• Given records
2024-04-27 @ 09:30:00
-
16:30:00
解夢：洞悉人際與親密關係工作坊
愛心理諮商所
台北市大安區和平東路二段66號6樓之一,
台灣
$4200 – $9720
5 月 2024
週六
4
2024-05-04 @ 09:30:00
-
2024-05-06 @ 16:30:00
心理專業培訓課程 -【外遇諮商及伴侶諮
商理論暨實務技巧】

• What is being asked
Retype the entries. Every line must match exactly.

• Written answer
2024-04-27 @ 09:30:00
-
16:30:00
解夢：洞悉人際與親密關係工作坊
愛心理諮商所
台北市大安區和平東路二段66號6樓之一,
台灣
$4200 – $9720
5 月 2024
週六
4
2024-05-04 @ 09:30:00
-
2024-05-06 @ 16:30:00
心理專業培訓課程 -【外遇諮商及伴侶諮
商理論暨實務技巧】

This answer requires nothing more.